+++ Texto para leitura

A PENA DE MORTE
Pena de morte, consiste na privação da vida do condenado por um delito que a lei sanciona com a referida condenação. Denomina-se, desse modo, pena capital. Atualmente, muitos países admitem a pena de morte apenas em casos excepcionais, como em tempo de guerra e em situações de extrema gravidade. Nos Estados Unidos, existe esta pena em alguns estados.
Primeiramente, é bom lembrar que a Igreja a praticou largamente durante o período da “Santa Inquisição”, contra os hereges, aqueles que ousavam questionar os dogmas da fé. Um dos maiores exemplos disto talvez tenha sido Joana D’arc (já condenada à morte, para transformar sua pena em prisão perpétua, assinou uma abjuração em que prometia, entre outras coisas, não mais vestir roupas masculinas, como forma de demonstrar sua subordinação à Igreja. Dias depois, por vontade própria ou por imposição dos carcereiros ingleses, voltou a envergar roupas masculinas. Condenada à fogueira por heresia, foi supliciada publicamente na praça do Mercado Vermelho, em Rouen, em 30 de maio de 1431). A pena de morte chegou, em determinado momento, a ser completamente banalizada. Drácon, legislador grego, promulgou certo Código que estatuiu pena de morte para todos os crimes. Indagada a razão pela qual sempre previa a pena de morte, de um pequeno furto ao mais terrível dos homicídios, respondeu: “creio que um furto mereça a morte e não encontrei nada mais grave do que a pena de morte para o homicídio. Assim, estou satisfeito que se aplique apenas a pena de morte para os homicidas!” Drácon passou para a História e seu nome, até hoje, é sinônimo de rigor inflexível.
Passemos, doravante, às questões jurídicas em torno do assunto.
Em primeiro lugar, é preciso esclarecer, sem alarde, que a Constituição Brasileira permite a adoção da pena de morte, em caso de guerra declarada (vide art. 5º, XLVII, que estabelece: “não haverá penas: de morte, salvo em caso de guerra declarada, nos termos do art. 84, XIX”...).
Logo, em caso de guerra declarada, é possível a pena de morte no Direito Brasileiro. E o Código Penal Militar, para os crimes militares em tempos de guerra, em plena sintonia com a Constituição, prevê a pena de morte em vários de seus artigos (por exemplo, arts. 356, 357, 358, 359 etc).

++++++
+++ Dados extraídos

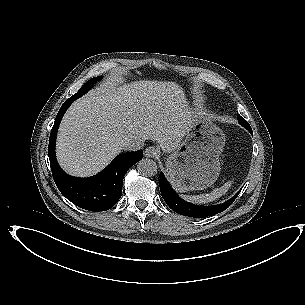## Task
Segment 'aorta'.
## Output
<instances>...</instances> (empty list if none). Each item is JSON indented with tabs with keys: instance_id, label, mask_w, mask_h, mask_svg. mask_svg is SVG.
I'll return each instance as SVG.
<instances>
[{
	"instance_id": "762f6f07",
	"label": "aorta",
	"mask_w": 305,
	"mask_h": 305,
	"mask_svg": "<svg viewBox=\"0 0 305 305\" xmlns=\"http://www.w3.org/2000/svg\"><path fill=\"white\" fill-rule=\"evenodd\" d=\"M137 170L145 177H152L157 174L158 166L155 161L143 158L137 163Z\"/></svg>"
}]
</instances>
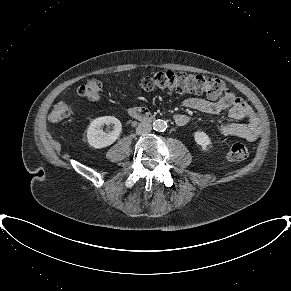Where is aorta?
<instances>
[{"label": "aorta", "instance_id": "obj_1", "mask_svg": "<svg viewBox=\"0 0 291 291\" xmlns=\"http://www.w3.org/2000/svg\"><path fill=\"white\" fill-rule=\"evenodd\" d=\"M167 128V123L164 120L158 119L153 122V129L155 131L163 132Z\"/></svg>", "mask_w": 291, "mask_h": 291}]
</instances>
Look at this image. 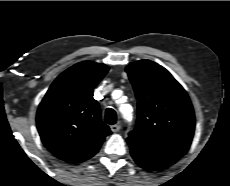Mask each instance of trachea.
Instances as JSON below:
<instances>
[{
    "label": "trachea",
    "mask_w": 230,
    "mask_h": 186,
    "mask_svg": "<svg viewBox=\"0 0 230 186\" xmlns=\"http://www.w3.org/2000/svg\"><path fill=\"white\" fill-rule=\"evenodd\" d=\"M104 119L107 124H110V125L115 124L117 120L116 112L112 108H108L106 110Z\"/></svg>",
    "instance_id": "trachea-1"
}]
</instances>
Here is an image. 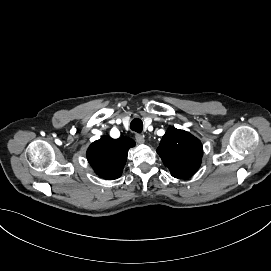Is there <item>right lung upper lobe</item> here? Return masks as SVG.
Here are the masks:
<instances>
[{"label": "right lung upper lobe", "mask_w": 271, "mask_h": 271, "mask_svg": "<svg viewBox=\"0 0 271 271\" xmlns=\"http://www.w3.org/2000/svg\"><path fill=\"white\" fill-rule=\"evenodd\" d=\"M134 145V140L129 137L112 139L103 136L89 146L87 159L98 176L117 179L122 175L128 150Z\"/></svg>", "instance_id": "1"}]
</instances>
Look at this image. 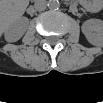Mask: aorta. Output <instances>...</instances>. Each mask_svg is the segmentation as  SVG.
Masks as SVG:
<instances>
[{
  "label": "aorta",
  "mask_w": 103,
  "mask_h": 103,
  "mask_svg": "<svg viewBox=\"0 0 103 103\" xmlns=\"http://www.w3.org/2000/svg\"><path fill=\"white\" fill-rule=\"evenodd\" d=\"M47 5L50 9H58L60 7V2L58 0H49Z\"/></svg>",
  "instance_id": "obj_1"
}]
</instances>
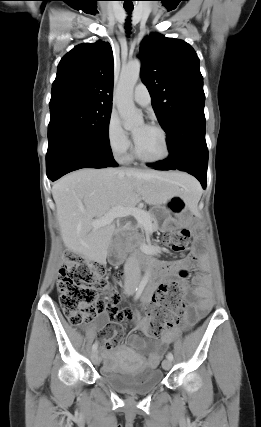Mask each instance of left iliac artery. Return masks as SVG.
<instances>
[{
    "instance_id": "left-iliac-artery-1",
    "label": "left iliac artery",
    "mask_w": 261,
    "mask_h": 427,
    "mask_svg": "<svg viewBox=\"0 0 261 427\" xmlns=\"http://www.w3.org/2000/svg\"><path fill=\"white\" fill-rule=\"evenodd\" d=\"M167 358L172 361L173 360V354L172 353H168L167 354Z\"/></svg>"
}]
</instances>
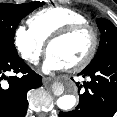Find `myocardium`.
<instances>
[{
    "mask_svg": "<svg viewBox=\"0 0 117 117\" xmlns=\"http://www.w3.org/2000/svg\"><path fill=\"white\" fill-rule=\"evenodd\" d=\"M84 31L89 32L91 35L90 49L86 54V56L81 61L68 67V69L71 71H81L85 69L93 61L99 45V37H98L97 30L95 29L94 26H92L87 22L77 23V24L67 26L61 29L60 31H58L57 33H55L53 36H51L47 42V48H46L47 53H49V49L54 43L63 41L77 33L84 32Z\"/></svg>",
    "mask_w": 117,
    "mask_h": 117,
    "instance_id": "f54148a6",
    "label": "myocardium"
}]
</instances>
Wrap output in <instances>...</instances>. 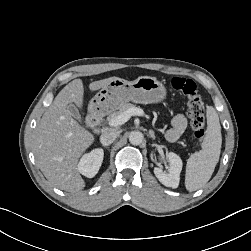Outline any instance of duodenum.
I'll return each instance as SVG.
<instances>
[{"label":"duodenum","mask_w":251,"mask_h":251,"mask_svg":"<svg viewBox=\"0 0 251 251\" xmlns=\"http://www.w3.org/2000/svg\"><path fill=\"white\" fill-rule=\"evenodd\" d=\"M101 122V115L99 113H93L89 116L88 123L93 127L98 129Z\"/></svg>","instance_id":"1"}]
</instances>
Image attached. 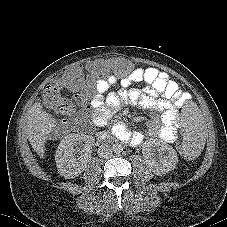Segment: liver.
<instances>
[{
    "label": "liver",
    "mask_w": 227,
    "mask_h": 227,
    "mask_svg": "<svg viewBox=\"0 0 227 227\" xmlns=\"http://www.w3.org/2000/svg\"><path fill=\"white\" fill-rule=\"evenodd\" d=\"M56 126V120L47 113L40 102H35L28 111L26 135L34 151L41 157L45 155V142Z\"/></svg>",
    "instance_id": "liver-1"
}]
</instances>
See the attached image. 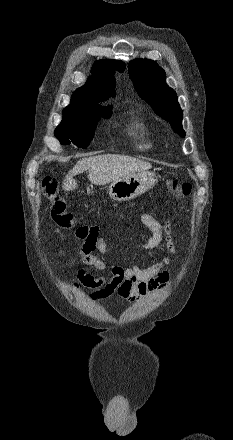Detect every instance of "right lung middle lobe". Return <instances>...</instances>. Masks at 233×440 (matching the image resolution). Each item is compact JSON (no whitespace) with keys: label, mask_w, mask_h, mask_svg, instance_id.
Masks as SVG:
<instances>
[{"label":"right lung middle lobe","mask_w":233,"mask_h":440,"mask_svg":"<svg viewBox=\"0 0 233 440\" xmlns=\"http://www.w3.org/2000/svg\"><path fill=\"white\" fill-rule=\"evenodd\" d=\"M112 109L100 107H66L62 122L55 129V136L61 144L71 142L80 148H86L92 140L95 127L101 116L111 117Z\"/></svg>","instance_id":"1"}]
</instances>
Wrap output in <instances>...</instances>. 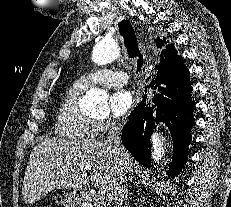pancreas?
<instances>
[{
	"mask_svg": "<svg viewBox=\"0 0 231 207\" xmlns=\"http://www.w3.org/2000/svg\"><path fill=\"white\" fill-rule=\"evenodd\" d=\"M87 207H106L102 202L93 199L91 203L87 204Z\"/></svg>",
	"mask_w": 231,
	"mask_h": 207,
	"instance_id": "obj_1",
	"label": "pancreas"
}]
</instances>
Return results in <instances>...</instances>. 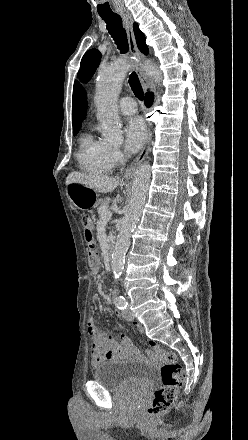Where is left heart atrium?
<instances>
[{
  "label": "left heart atrium",
  "mask_w": 248,
  "mask_h": 440,
  "mask_svg": "<svg viewBox=\"0 0 248 440\" xmlns=\"http://www.w3.org/2000/svg\"><path fill=\"white\" fill-rule=\"evenodd\" d=\"M125 148L129 153L138 151L146 139V127L139 117L128 120L124 128Z\"/></svg>",
  "instance_id": "1"
}]
</instances>
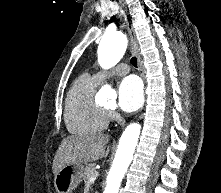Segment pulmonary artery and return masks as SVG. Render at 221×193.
I'll use <instances>...</instances> for the list:
<instances>
[{
    "instance_id": "1",
    "label": "pulmonary artery",
    "mask_w": 221,
    "mask_h": 193,
    "mask_svg": "<svg viewBox=\"0 0 221 193\" xmlns=\"http://www.w3.org/2000/svg\"><path fill=\"white\" fill-rule=\"evenodd\" d=\"M129 72V66L127 64H120L116 68H114L111 71H97L93 75V79L100 83L102 82L106 77L111 76V75H125Z\"/></svg>"
}]
</instances>
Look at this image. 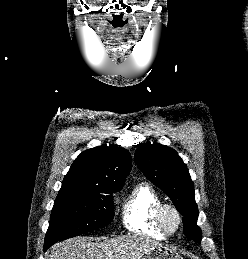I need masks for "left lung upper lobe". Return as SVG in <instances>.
I'll return each mask as SVG.
<instances>
[{
    "instance_id": "left-lung-upper-lobe-1",
    "label": "left lung upper lobe",
    "mask_w": 248,
    "mask_h": 259,
    "mask_svg": "<svg viewBox=\"0 0 248 259\" xmlns=\"http://www.w3.org/2000/svg\"><path fill=\"white\" fill-rule=\"evenodd\" d=\"M135 163L154 185L162 189L184 216V234L199 243L201 230L196 225L198 208L194 184L177 152L159 143L142 144L135 152Z\"/></svg>"
}]
</instances>
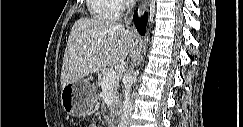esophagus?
<instances>
[{
  "label": "esophagus",
  "instance_id": "obj_1",
  "mask_svg": "<svg viewBox=\"0 0 243 127\" xmlns=\"http://www.w3.org/2000/svg\"><path fill=\"white\" fill-rule=\"evenodd\" d=\"M149 3L150 1L149 0H143L141 5H140V13H144L147 9H148V6H149Z\"/></svg>",
  "mask_w": 243,
  "mask_h": 127
}]
</instances>
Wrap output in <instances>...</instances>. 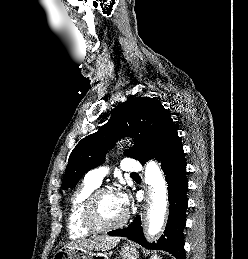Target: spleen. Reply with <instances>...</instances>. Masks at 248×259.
I'll return each instance as SVG.
<instances>
[{"label":"spleen","instance_id":"obj_1","mask_svg":"<svg viewBox=\"0 0 248 259\" xmlns=\"http://www.w3.org/2000/svg\"><path fill=\"white\" fill-rule=\"evenodd\" d=\"M153 259H162V258L158 257L157 255H154Z\"/></svg>","mask_w":248,"mask_h":259}]
</instances>
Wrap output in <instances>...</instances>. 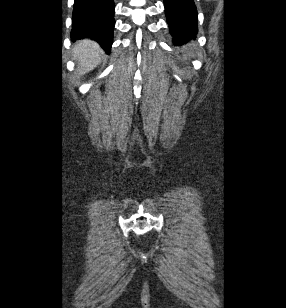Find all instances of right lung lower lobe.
Masks as SVG:
<instances>
[{
	"instance_id": "right-lung-lower-lobe-1",
	"label": "right lung lower lobe",
	"mask_w": 286,
	"mask_h": 308,
	"mask_svg": "<svg viewBox=\"0 0 286 308\" xmlns=\"http://www.w3.org/2000/svg\"><path fill=\"white\" fill-rule=\"evenodd\" d=\"M113 0H74L71 39L91 38L110 52L113 43Z\"/></svg>"
}]
</instances>
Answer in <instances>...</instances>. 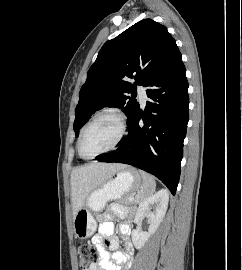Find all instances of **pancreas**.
Returning a JSON list of instances; mask_svg holds the SVG:
<instances>
[{
  "label": "pancreas",
  "mask_w": 242,
  "mask_h": 270,
  "mask_svg": "<svg viewBox=\"0 0 242 270\" xmlns=\"http://www.w3.org/2000/svg\"><path fill=\"white\" fill-rule=\"evenodd\" d=\"M125 204H134V201L131 199V196H128L124 199Z\"/></svg>",
  "instance_id": "1"
}]
</instances>
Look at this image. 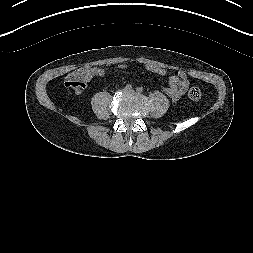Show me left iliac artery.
Here are the masks:
<instances>
[{"label": "left iliac artery", "instance_id": "1", "mask_svg": "<svg viewBox=\"0 0 253 253\" xmlns=\"http://www.w3.org/2000/svg\"><path fill=\"white\" fill-rule=\"evenodd\" d=\"M136 91H137L138 93H141V92H143V88H142V87H137V88H136Z\"/></svg>", "mask_w": 253, "mask_h": 253}]
</instances>
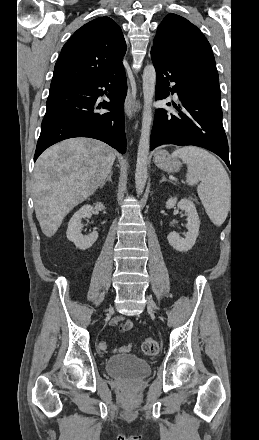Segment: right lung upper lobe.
I'll return each instance as SVG.
<instances>
[{
  "label": "right lung upper lobe",
  "mask_w": 259,
  "mask_h": 440,
  "mask_svg": "<svg viewBox=\"0 0 259 440\" xmlns=\"http://www.w3.org/2000/svg\"><path fill=\"white\" fill-rule=\"evenodd\" d=\"M126 43L121 28L109 17L94 19L65 43L50 87L102 77L123 66Z\"/></svg>",
  "instance_id": "cb5924a9"
}]
</instances>
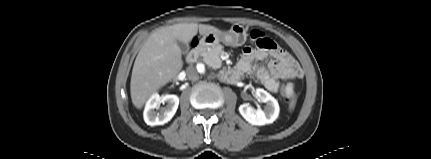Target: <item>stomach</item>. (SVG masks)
Wrapping results in <instances>:
<instances>
[{"label":"stomach","instance_id":"stomach-1","mask_svg":"<svg viewBox=\"0 0 431 159\" xmlns=\"http://www.w3.org/2000/svg\"><path fill=\"white\" fill-rule=\"evenodd\" d=\"M247 39L246 30L242 25L234 24L230 30L211 33L203 37V41L208 46L223 43L226 46L237 47L245 43Z\"/></svg>","mask_w":431,"mask_h":159}]
</instances>
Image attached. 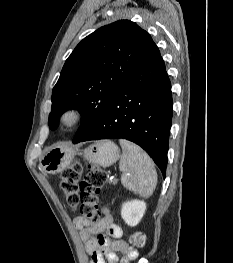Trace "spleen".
<instances>
[{
  "label": "spleen",
  "mask_w": 233,
  "mask_h": 263,
  "mask_svg": "<svg viewBox=\"0 0 233 263\" xmlns=\"http://www.w3.org/2000/svg\"><path fill=\"white\" fill-rule=\"evenodd\" d=\"M123 153L119 163L125 188L148 198L155 190L157 173L148 154L136 144L120 139Z\"/></svg>",
  "instance_id": "spleen-1"
}]
</instances>
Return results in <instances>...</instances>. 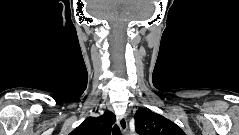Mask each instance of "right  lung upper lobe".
Here are the masks:
<instances>
[{
  "label": "right lung upper lobe",
  "instance_id": "obj_1",
  "mask_svg": "<svg viewBox=\"0 0 239 135\" xmlns=\"http://www.w3.org/2000/svg\"><path fill=\"white\" fill-rule=\"evenodd\" d=\"M115 120V115L109 110H106L104 114L99 117L86 118L69 135H110Z\"/></svg>",
  "mask_w": 239,
  "mask_h": 135
}]
</instances>
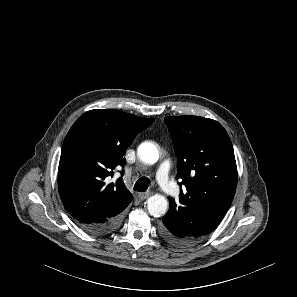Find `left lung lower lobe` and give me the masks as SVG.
<instances>
[{
    "mask_svg": "<svg viewBox=\"0 0 297 297\" xmlns=\"http://www.w3.org/2000/svg\"><path fill=\"white\" fill-rule=\"evenodd\" d=\"M169 202V211L162 219L161 233L163 237L175 245H189L193 243L194 240L185 235L182 227L183 217L179 215V211L176 209L172 198H169Z\"/></svg>",
    "mask_w": 297,
    "mask_h": 297,
    "instance_id": "0a47b994",
    "label": "left lung lower lobe"
}]
</instances>
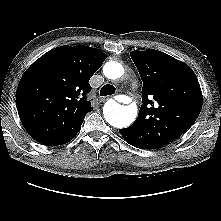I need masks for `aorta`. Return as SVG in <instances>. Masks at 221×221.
Masks as SVG:
<instances>
[{"label":"aorta","mask_w":221,"mask_h":221,"mask_svg":"<svg viewBox=\"0 0 221 221\" xmlns=\"http://www.w3.org/2000/svg\"><path fill=\"white\" fill-rule=\"evenodd\" d=\"M104 75L111 80L119 79L124 74V67L117 61L107 62L103 67ZM105 120L116 128H125L130 126L137 116V107L135 105L123 106L115 100H108L103 107Z\"/></svg>","instance_id":"aorta-1"}]
</instances>
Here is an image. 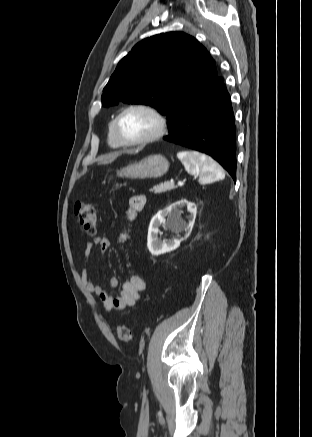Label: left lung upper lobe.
I'll use <instances>...</instances> for the list:
<instances>
[{
  "instance_id": "obj_1",
  "label": "left lung upper lobe",
  "mask_w": 312,
  "mask_h": 437,
  "mask_svg": "<svg viewBox=\"0 0 312 437\" xmlns=\"http://www.w3.org/2000/svg\"><path fill=\"white\" fill-rule=\"evenodd\" d=\"M217 78L215 61L195 38L162 33L137 43L119 62L103 89L102 105H150L167 117L172 133Z\"/></svg>"
}]
</instances>
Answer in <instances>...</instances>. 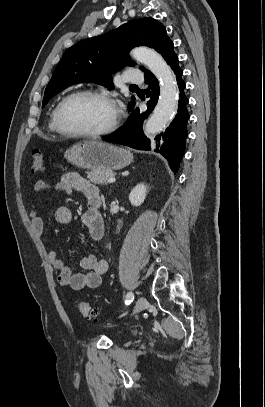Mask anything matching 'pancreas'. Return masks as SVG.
<instances>
[{"label": "pancreas", "mask_w": 265, "mask_h": 407, "mask_svg": "<svg viewBox=\"0 0 265 407\" xmlns=\"http://www.w3.org/2000/svg\"><path fill=\"white\" fill-rule=\"evenodd\" d=\"M111 173L102 170H92L87 173V178L94 184L103 185L111 177Z\"/></svg>", "instance_id": "obj_1"}]
</instances>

++++++

Questão proposta 1 >>
Responda sobre o texto a respeito da pena de morte:
(a) Em que data e em que local Joana D'arc foi supliciada?
(b) Qual legislador grego estatuiu a pena de morte para todos os crimes?
(c) Em que caso a Constituição Brasileira permite a pena de morte?
Questão proposta 2 >> Cite o trecho do texto sobre a pena de morte que vai de "Passemos, doravante, às" até "358, 359 etc).".

Resposta correta 1 >>
(a) Em 30 de maio de 1431, na praça do Mercado Vermelho, em Rouen.
(b) Drácon.
(c) Em caso de guerra declarada.

Resposta correta 2 >>
Passemos, doravante, às questões jurídicas em torno do assunto.
Em primeiro lugar, é preciso esclarecer, sem alarde, que a Constituição Brasileira permite a adoção da pena de morte, em caso de guerra declarada (vide art. 5º, XLVII, que estabelece: “não haverá penas: de morte, salvo em caso de guerra declarada, nos termos do art. 84, XIX”...).
Logo, em caso de guerra declarada, é possível a pena de morte no Direito Brasileiro. E o Código Penal Militar, para os crimes militares em tempos de guerra, em plena sintonia com a Constituição, prevê a pena de morte em vários de seus artigos (por exemplo, arts. 356, 357, 358, 359 etc).